_YOUR GOAL_. Word for word, restate the records from their first line through the line with "up to 6% p.a.", both ends included; omit each picture.

Extracted records:

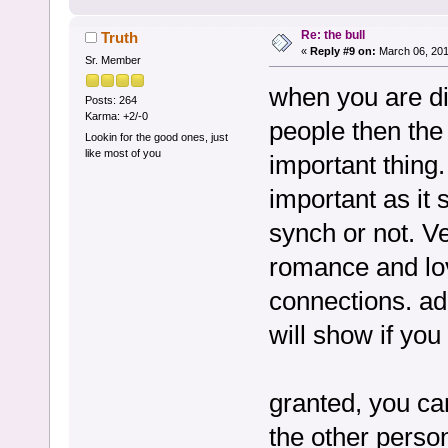
Re: the bull
Truth
«
Reply #9 on:
March 06, 201
Sr. Member
when you are di
Posts: 264
Karma: +2/-0
people then the 
Lookin for the good ones, just
like most of you
important thing
important as it
synch or not. Ve
romance and lov
connections. ad
will show if you
granted, you can
the other persons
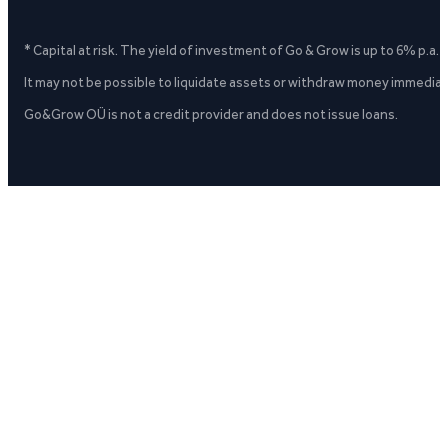
* Capital at risk. The yield of investment of Go & Grow is up to 6% p.a.
It may not be possible to liquidate assets or withdraw money immediate
Go&Grow OÜ is not a credit provider and does not issue loans.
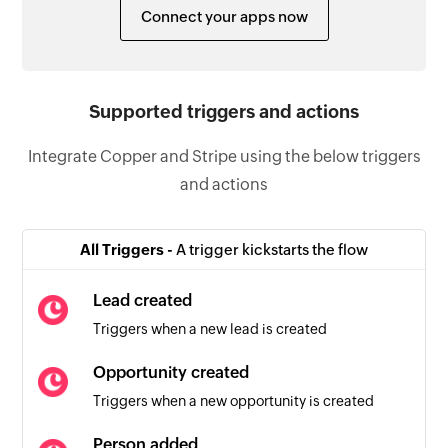
Connect your apps now
Supported triggers and actions
Integrate Copper and Stripe using the below triggers
and actions
All Triggers -
A trigger kickstarts the flow
Lead created
Triggers when a new lead is created
Opportunity created
Triggers when a new opportunity is created
Person added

_RESPONSE FOR THIS EXERCISE_.
Re: the bull
Truth
«
Reply #9 on:
March 06, 201
Sr. Member
when you are di
Posts: 264
Karma: +2/-0
people then the 
Lookin for the good ones, just
like most of you
important thing
important as it
synch or not. Ve
romance and lov
connections. ad
will show if you
granted, you can
the other persons
* Capital at risk. The yield of investment of Go & Grow is up to 6% p.a.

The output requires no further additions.